I will admit it:  I did not “get” Twitter.  When it first came out, I could understand news organizations and media tweeting information, and well-known personalities tweeting the minutiae of their daily lives.  But I couldn’t understand the draw of the remaining 99% to also publish their lives on a real-time basis.  But my curmudgeonly world filter needs to adapt as the world of data analytics has seized the opportunity of these new data flows.  Some of the articles that I noted lately:

Decoding Our Chatter” references real-time tracking of events – and by real-time, the first example is that the tweets from this year’s Virginia earthquake arrived in New York before the shockwaves.  The WSJ article focuses on the financial investing opportunities and political trend tracking, but access to social data can also be used to adjust inventories, supply chains, routing, personal, etc., in response to large and not-so-large events, and then on to product popularity trends.

For the latter point, the article “Can Twitter Predict the Future?” delves into using Twitter data to predict trends.  In the article, pairing the raw data available with analytics has been shown to help with sales forecasts for video games and music.  Certainly this can be expanded to most product categories, especially those that are trend or fashion driven.  And trends can apply to practically any product category or service, whether it is the popularity of particular type of wrench, the latest kitchen appliance or a consulting skill.  “Sophisticated methods based on natural-language analysis of tweets, blogs, or Facebook pages, by contrast, hold greater disruptive potential. As users of social media grow accustomed to sharing highly personal information, apparently unfazed by market-research outfits like WiseWindow watching their every step, the feelings and intentions of hundreds of millions of people are there for data-hungry computers to see.”  For “data-hungry computers” read “EDW.”

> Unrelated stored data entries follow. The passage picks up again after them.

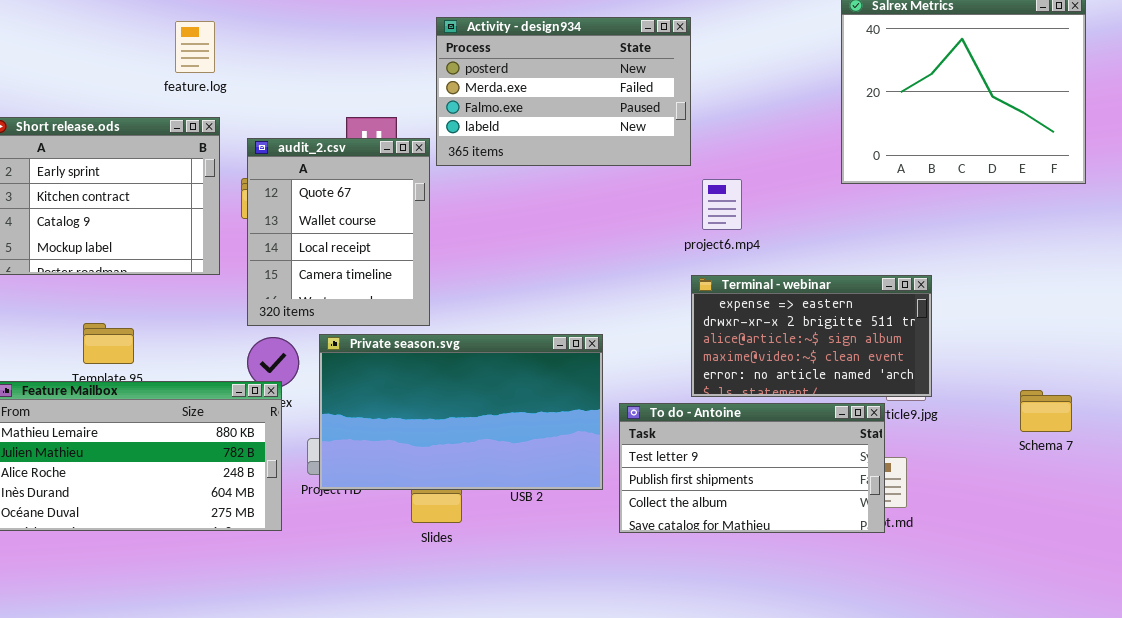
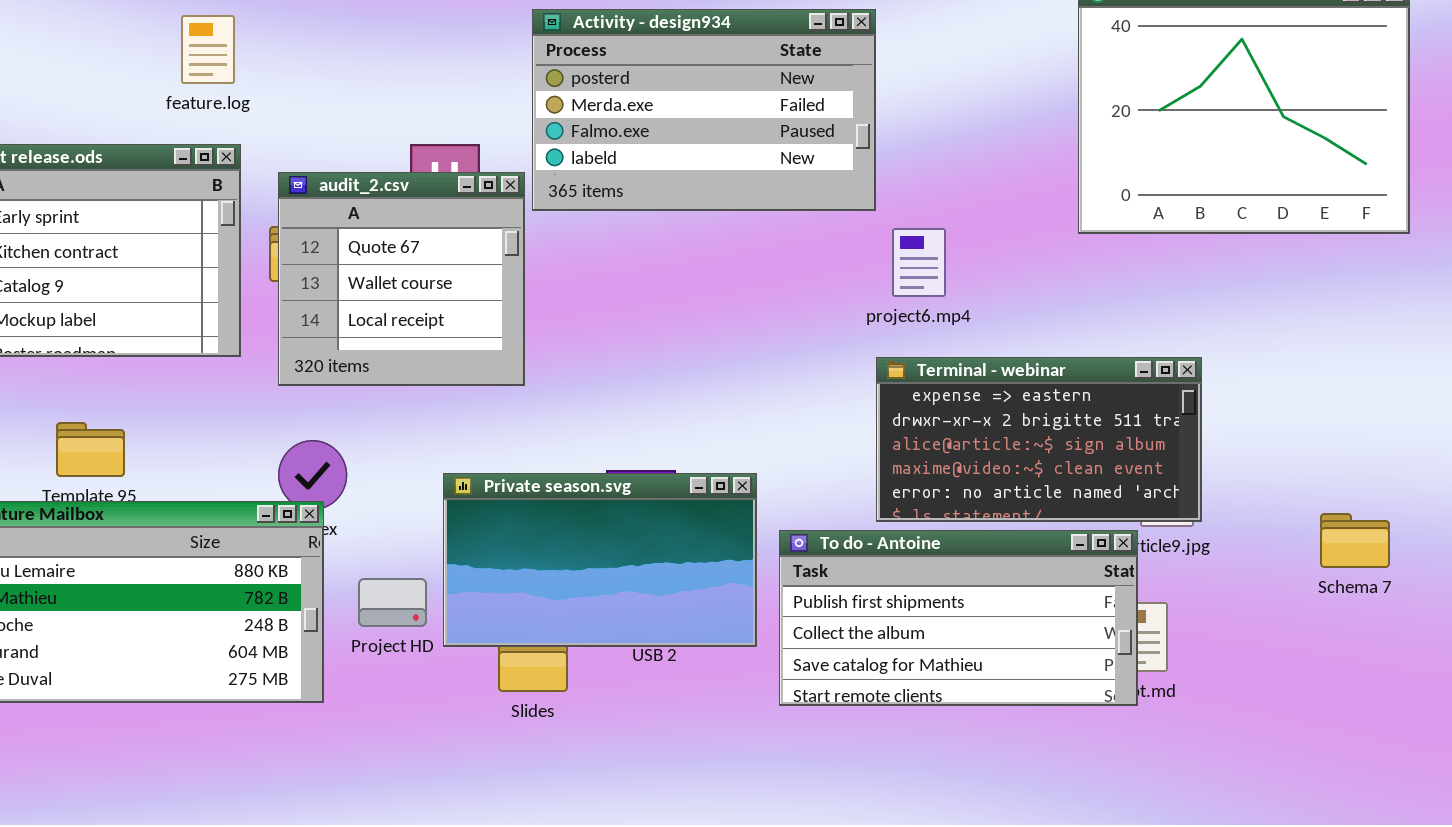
audit_2.csv: [247,138,430,326] -> [278,172,525,386], resized
Private season.svg: [319,334,603,490] -> [443,473,757,647], resized
To do - Antoine: [619,403,885,533] -> [779,530,1138,706], scrolled down 1 row

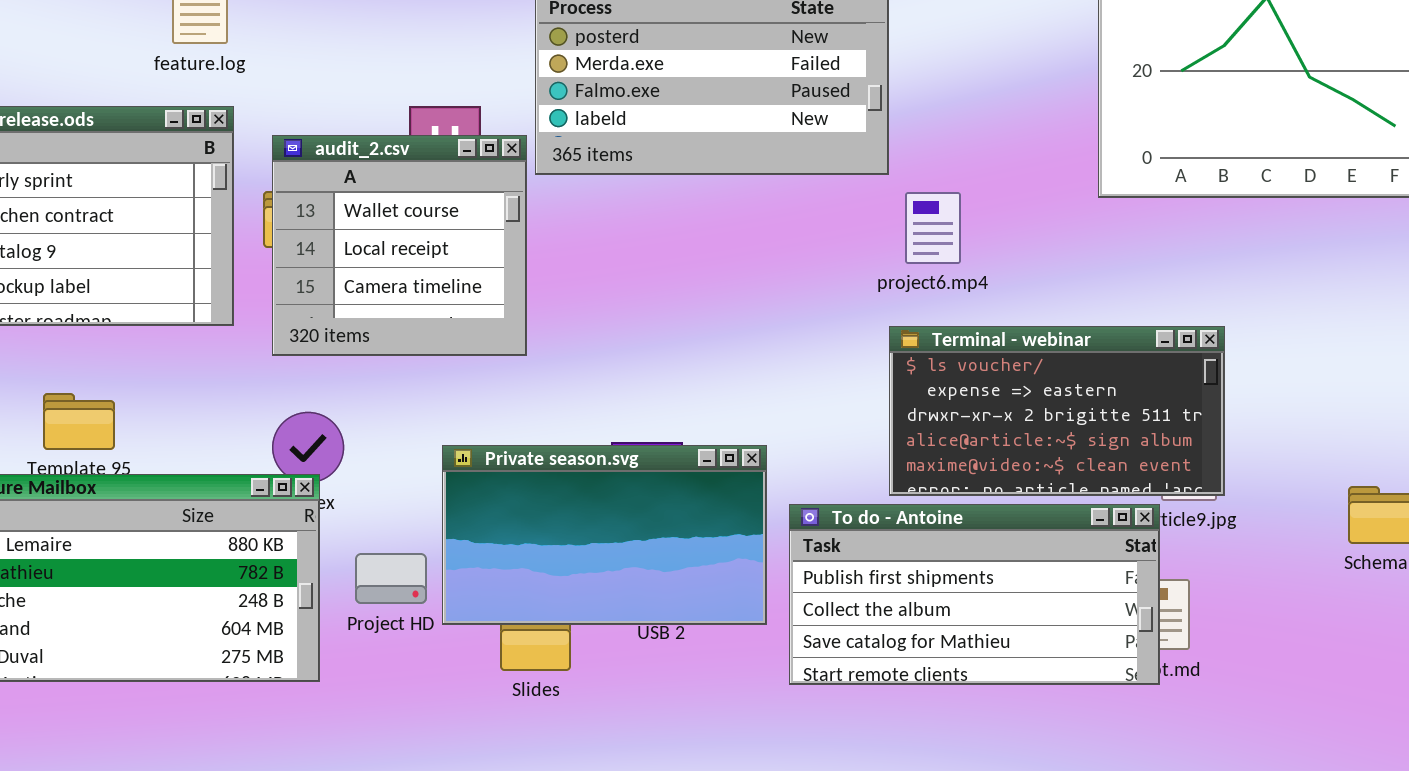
audit_2.csv: [278,172,525,386] -> [272,135,527,356], scrolled down 1 row
Terminal - webinar: [876,357,1202,522] -> [889,326,1225,496], scrolled up 1 row

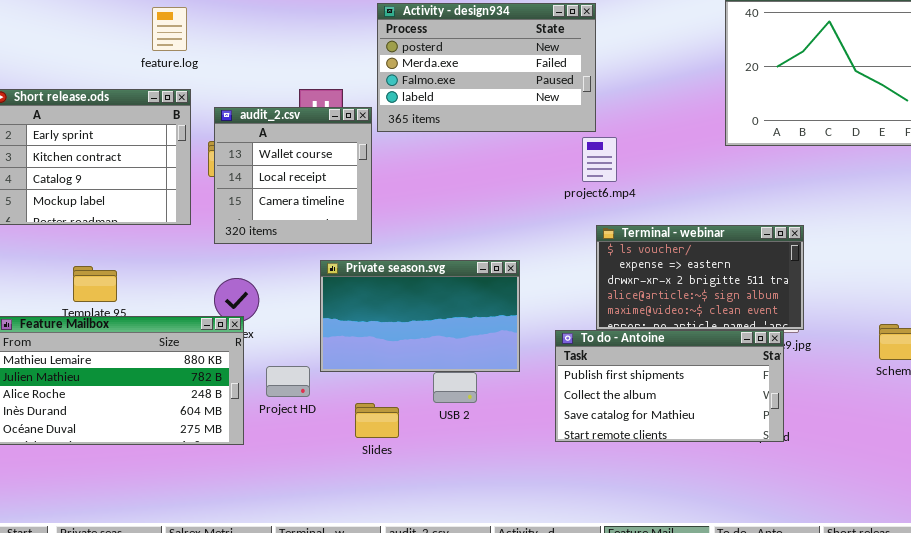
project6.mp4: [905,192,961,264] -> [582,137,617,182], moved
Private season.svg: [442,445,767,625] -> [320,260,520,372], moved
To do - Antoine: [789,504,1160,685] -> [555,330,784,442], moved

Given the promise of social data analytics, there is still the issue of implementation.  “Sipping from the Fire Hose” references over 230M tweets a day – not a data source for the faint hearted.  Although the data analytic services referenced in the article offer social media consolidation and filtering services, your organization still needs to bring a very, very large volume of relevant data in-house to perform the proprietary analytics that pay the bills. 

When I initially discussed the implications for the use of social data in the EDW, I was only thinking of using an RDBMS for the analytics.  There are tools that have been available for a number of years that will format the non-relational social data for RDBMS use.  But the trend now seems to be to use a separate DBMS for the initial unformatted data analytics – “big data” – before extracting the results for use by the EDW.  This follows the rule of using the right tool for the right job, and avoids filtering out any nuances of the social data before executing the initial analytics to identify the trends that will give your organization the greatest competitive advantage. 

Either way, social data analytics has now become another tool that has gone from “blue sky” to an everyday requirement to compete in the advanced war of data analytics.